Windows Phone nears 10% share in Europe
The article is confusing and misleading.
One thing is that the 10% of the new phones that are sold now are WP, and another completely different thing is that WP has a 10% share in Europe.
According to statcounter WP penetration in Europe is still ~3% http://gs.statcounter.com/#mobile_os-eu-monthly-201309-20130...
The thing is the Windows Phone is actually quite good. In many ways it is better then Android (consistency across the OS & apps, Visual Studio is better then Eclipse, C# better then Java). Much, if not all, of the bold choices around flat visual style have now born out as great choices. Lots of things going for them. Pretty cool seeing it born out in higher adoption numbers.
This reminds me the slow but steady grow of Chrome a few years ago over IE. I don't think MS would dominate those markets but it is healthy to have a firm third alternative.
Microsoft needs to cut the crap and really streamline the process for developers. If its developer onramp were as easy and painless as, say, Android's, the floodgates would be wide open because it could use the installed base of Windows developers and the superiority of Visual Studio as a dev environment to its advantage. If it does that it has a chance at second place. But as of now it won't climb past a distant third.
Android makers need to make money on the phone while MS needs market share credibility. So these users are more valuable to MS than to Android vendors and MS is outbidding Samsung et al with spiffs for salespeople.

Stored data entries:
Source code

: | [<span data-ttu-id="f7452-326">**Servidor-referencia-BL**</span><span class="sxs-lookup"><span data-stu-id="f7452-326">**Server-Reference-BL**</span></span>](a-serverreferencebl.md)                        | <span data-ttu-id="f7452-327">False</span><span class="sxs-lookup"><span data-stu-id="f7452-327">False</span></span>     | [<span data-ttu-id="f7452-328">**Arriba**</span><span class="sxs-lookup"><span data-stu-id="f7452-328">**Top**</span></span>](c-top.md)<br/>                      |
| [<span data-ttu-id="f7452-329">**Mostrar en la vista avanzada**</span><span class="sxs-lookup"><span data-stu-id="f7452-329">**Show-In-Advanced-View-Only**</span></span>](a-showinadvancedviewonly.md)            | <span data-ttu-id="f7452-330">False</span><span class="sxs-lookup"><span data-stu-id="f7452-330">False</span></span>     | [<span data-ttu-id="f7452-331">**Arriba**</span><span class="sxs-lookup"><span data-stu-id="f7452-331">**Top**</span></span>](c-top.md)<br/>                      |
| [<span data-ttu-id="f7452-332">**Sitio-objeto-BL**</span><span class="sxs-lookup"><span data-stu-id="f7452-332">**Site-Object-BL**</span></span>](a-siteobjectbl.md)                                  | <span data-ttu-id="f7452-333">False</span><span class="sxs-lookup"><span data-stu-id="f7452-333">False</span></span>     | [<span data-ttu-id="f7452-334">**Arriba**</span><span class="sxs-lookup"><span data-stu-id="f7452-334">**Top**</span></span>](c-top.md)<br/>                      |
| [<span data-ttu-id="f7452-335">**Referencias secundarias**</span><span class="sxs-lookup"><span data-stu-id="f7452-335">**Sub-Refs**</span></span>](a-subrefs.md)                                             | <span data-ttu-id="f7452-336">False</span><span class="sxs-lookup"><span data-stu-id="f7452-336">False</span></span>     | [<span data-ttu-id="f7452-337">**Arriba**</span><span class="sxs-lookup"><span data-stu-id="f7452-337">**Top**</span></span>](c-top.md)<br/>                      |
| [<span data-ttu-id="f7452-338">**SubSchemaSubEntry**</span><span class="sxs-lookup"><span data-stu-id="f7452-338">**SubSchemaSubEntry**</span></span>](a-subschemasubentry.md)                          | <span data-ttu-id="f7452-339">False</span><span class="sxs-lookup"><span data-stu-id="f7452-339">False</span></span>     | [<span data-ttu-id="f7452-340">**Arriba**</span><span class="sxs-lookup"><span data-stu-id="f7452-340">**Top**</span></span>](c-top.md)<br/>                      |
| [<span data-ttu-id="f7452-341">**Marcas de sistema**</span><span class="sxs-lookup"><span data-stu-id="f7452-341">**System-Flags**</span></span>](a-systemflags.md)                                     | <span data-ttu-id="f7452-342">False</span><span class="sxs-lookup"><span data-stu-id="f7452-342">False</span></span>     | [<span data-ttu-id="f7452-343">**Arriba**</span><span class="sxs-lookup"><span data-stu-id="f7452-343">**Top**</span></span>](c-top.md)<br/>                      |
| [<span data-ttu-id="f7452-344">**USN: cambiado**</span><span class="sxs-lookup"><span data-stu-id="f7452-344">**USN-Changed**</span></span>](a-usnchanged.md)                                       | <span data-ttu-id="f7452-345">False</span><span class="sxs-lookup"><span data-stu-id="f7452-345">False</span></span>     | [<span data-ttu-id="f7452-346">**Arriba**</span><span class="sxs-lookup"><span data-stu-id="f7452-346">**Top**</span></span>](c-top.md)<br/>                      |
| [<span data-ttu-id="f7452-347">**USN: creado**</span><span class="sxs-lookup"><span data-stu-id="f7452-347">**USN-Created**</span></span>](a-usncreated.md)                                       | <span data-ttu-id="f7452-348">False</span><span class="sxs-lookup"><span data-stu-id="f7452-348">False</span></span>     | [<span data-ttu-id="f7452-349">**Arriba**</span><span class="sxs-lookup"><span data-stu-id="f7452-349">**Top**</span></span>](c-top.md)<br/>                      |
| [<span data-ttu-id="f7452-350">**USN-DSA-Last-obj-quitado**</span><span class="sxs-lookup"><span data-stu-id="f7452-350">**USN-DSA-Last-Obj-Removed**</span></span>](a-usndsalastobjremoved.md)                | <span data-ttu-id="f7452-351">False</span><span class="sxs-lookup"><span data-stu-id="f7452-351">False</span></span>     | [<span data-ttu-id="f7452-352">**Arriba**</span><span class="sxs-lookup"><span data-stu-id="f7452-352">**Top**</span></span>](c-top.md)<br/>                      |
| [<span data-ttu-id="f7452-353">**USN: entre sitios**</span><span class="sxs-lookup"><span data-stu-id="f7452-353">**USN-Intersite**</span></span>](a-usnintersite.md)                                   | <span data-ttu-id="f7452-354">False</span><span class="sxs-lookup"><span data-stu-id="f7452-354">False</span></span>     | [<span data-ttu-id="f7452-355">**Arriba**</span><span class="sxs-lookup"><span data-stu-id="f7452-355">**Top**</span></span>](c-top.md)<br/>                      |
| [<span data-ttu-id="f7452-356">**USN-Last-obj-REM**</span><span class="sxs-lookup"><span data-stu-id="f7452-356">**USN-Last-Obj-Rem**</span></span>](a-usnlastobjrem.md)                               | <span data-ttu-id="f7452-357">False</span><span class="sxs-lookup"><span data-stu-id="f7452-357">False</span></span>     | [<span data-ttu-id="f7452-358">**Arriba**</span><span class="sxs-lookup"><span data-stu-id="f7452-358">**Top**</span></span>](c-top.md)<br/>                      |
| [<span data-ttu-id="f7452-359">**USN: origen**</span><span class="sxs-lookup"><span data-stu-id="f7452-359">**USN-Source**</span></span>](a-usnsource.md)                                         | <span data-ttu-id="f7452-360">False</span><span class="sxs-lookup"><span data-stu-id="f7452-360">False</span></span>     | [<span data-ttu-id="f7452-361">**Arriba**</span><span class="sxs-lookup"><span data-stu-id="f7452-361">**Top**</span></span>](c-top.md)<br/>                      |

Instructions:
• a. Based on the Windows Phone discussion, why does one commenter call the article confusing and misleading?
• b. Continue the Windows Phone discussion from its final comment onward.

Answers for the exercise:
• a. The commenter says that Windows Phone making up 10% of the new phones now being sold is a completely different thing from Windows Phone having a 10% share in Europe. According to statcounter, its penetration in Europe is still about 3%.

• b.
Pretty impressive since Nokia had only ever sold 27 million Lumias worldwide up until June 30. Or Kantar has messed up their analysis.
My guess is this is almost all Nokia.
I think this may contribute to a trend away from mobile native apps to web apps (or web apps in native wrapper like phonegap). It's already difficult supporting iOS and Android. But what if WP and maybe Firefox OS also gain significant market share? How many companies can support 3+ dev teams for an app?
I've had a Lumia 920 for about a year now and I'm kind of just tired of not being on the iOS/Android bandwagon. Since I've had the phone, WP hasn't had a meaningful/noticeable update and there are some pretty big flaws.
The biggest being no central notification center. If you receive a toast notification from more than 5 applications (you can pin 5 to your lock screen) you'll have to hunt for the 6th app's tile on your "home?" screen (the hot mess of tiles dumped onto your screen) just to see if you have a notification or not. Assuming you have 2 email accounts (1 work, 1 personal) and send text messages, this means that you really can only afford to put 2 other apps on your lock screen. Hilariously, if the application isn't on your home/tile screen, swiping over to the applications list won't help because the tiles there don't update or display toast notification count.
Another issue that I've noticed more recently (while trying out some of the mediocre applications in yawn-inducing app store) is that, because of the tile driven UI, I don't actually even know the names of some of my applications. The real issue is this: I can't have multiple pages of tiles like iOS & Android, so I have to throw them all onto one page that just turns into a wasteland of small tiles. If you use big ones, this wasteland will become so large that you'll find yourself forgetting about applications on the bottom so I try to keep it small. The other problem this causes though is that I'll "unpin" rarely used applications which sends them to the applications list... but because I'm used to seeing them as a tile, I don't even know THE NAME OF THE APPLICATION so I have to scroll around this application list looking at the tiles hoping that I spot this thing like some kind of police lineup. This sounds stupid, but it happens... I'm talking about rarely used applications.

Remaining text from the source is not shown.